Lesniak spoke of the importance of education and said teachers should not be forced to teach to bad tests, but should be allowed to teach what they believe students need to learn. “The greatest mistake Gov. Christie has ever done is demonizing the teachers,” he said, to cheers.
“No system has failed more than the criminal justice system in this state,” said Murphy, calling for comprehensive reform of the criminal justice system and getting private companies out of the prison business.
Discussing the immigration question, Wisniewski told the story of ancestor Felix Wisniewski, who he said was undocumented when he came to the United States from Poland a century ago. “If he were to come today, I can guarantee you no one would be looking for him. Because Trump’s immigration policies are aimed at people who do not look like Donald Trump.”

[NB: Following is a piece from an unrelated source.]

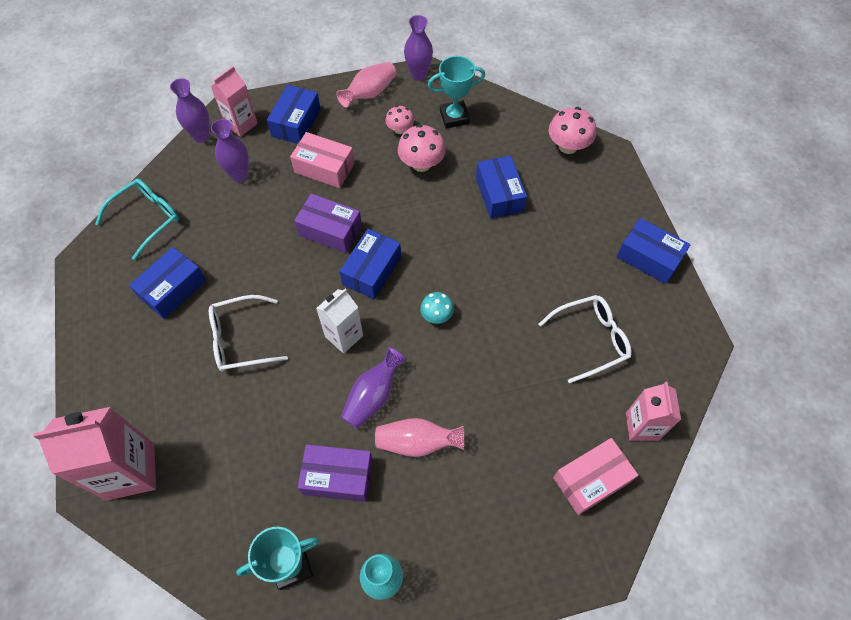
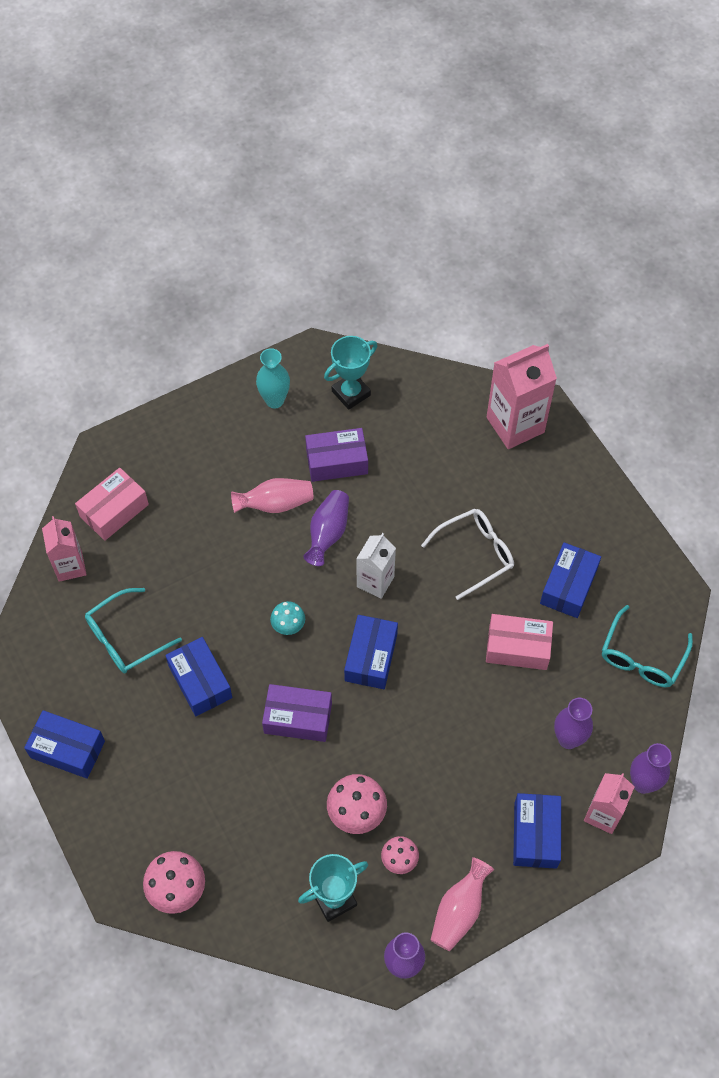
camera: 165 degrees right, 0 degrees up
(324, 168) = (472, 775): pink box -> pink box (517, 647)
(330, 230) = (433, 693): purple box -> purple box (298, 718)
(499, 194) = (251, 791): blue box -> blue box (200, 682)
(590, 339) = (125, 638): white glasses -> turquoise glasses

Rogers warned the audience they would be unhappy with his comments about immigration, then proceeded to say, “I will do everything I can to make sure there are no sanctuary cities in New Jersey” and he would withhold federal funds from any sanctuaries if ordered to do so by Trump. He was booed.

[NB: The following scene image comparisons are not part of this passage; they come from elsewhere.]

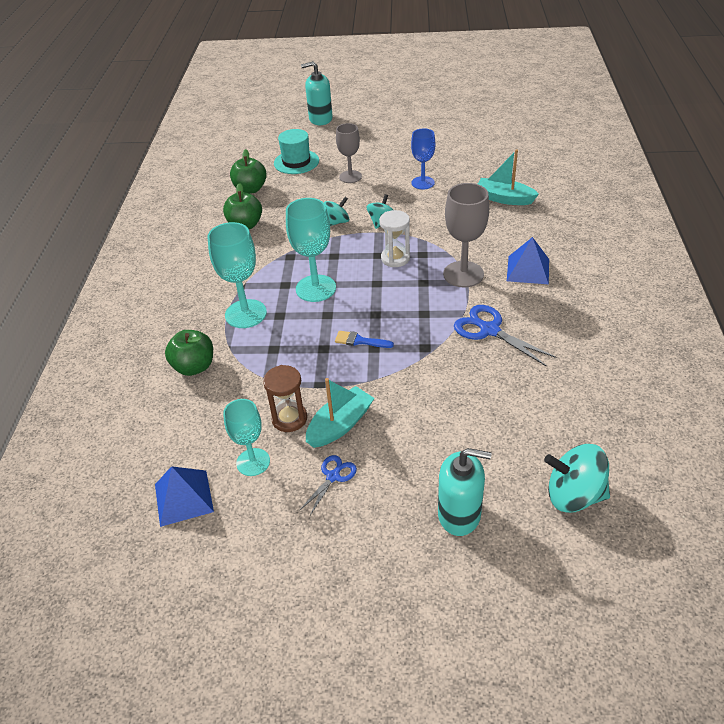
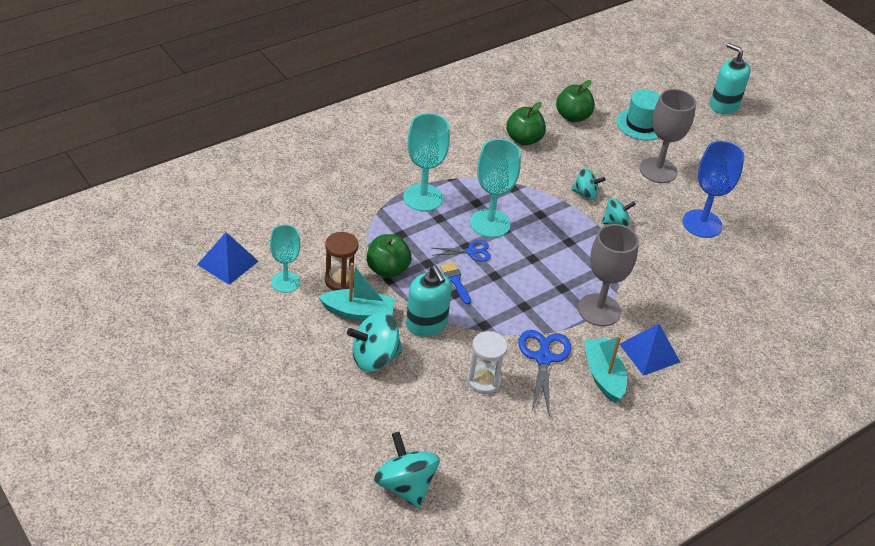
camera: 45 degrees right, 0 degrees up
(194, 367) = (344, 200): green apple -> green apple (387, 269)
(333, 476) = (308, 333): blue scissors -> blue scissors (471, 252)
(350, 177) = (658, 170): grey goblet -> grey goblet, size x1.50
(395, 258) = (575, 255): white hourglass -> white hourglass (483, 381)
(404, 441) = (375, 358): none -> turquoise spinning top
(423, 183) = (702, 224): blue goblet -> blue goblet, size x1.50
(459, 514) = (331, 422): turquoise soap dispenser -> turquoise soap dispenser (426, 324)
(504, 198) = (739, 293): turquoise boat -> turquoise boat (603, 376)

Singh heard the ire of the audience when he suggested getting rid of New Jersey’s ban on self-service gas stations, and then added that while he thought everyone should pump their own gas, he doesn’t like doing it, either.
In summing up why voters should choose him, Zinna painted himself as an outsider and took a couple of shots at his opponents, saying, “It is time to put a governor in office who represents the people of the state. I don’t owe any allegiance to any banking company, to any pharmaceuticals company … I did not have to write checks to get anyone to vote for me. If you want a governor whose only allegiance is to the people of this state, vote for me.”
Johnson returned to his earlier jabs at Murphy in his closing remarks. “If you want change, we need to have a real democratic state,” he said. “That means having you voters decide who the governor should be and what your governor looks like … Not just a few. Not just the elites.”
Kaper-Dale said he decided to run four years ago when he saw that the state’s Democratic party elites did not fully support nominee Barbara Buono. He suggested the party had no right, then, to complain about Christie’s win. “They were complicit,” he said of the Democrats. “It’s time for the Democrats and the Republicans to take a back seat … Give the Green Party a chance.”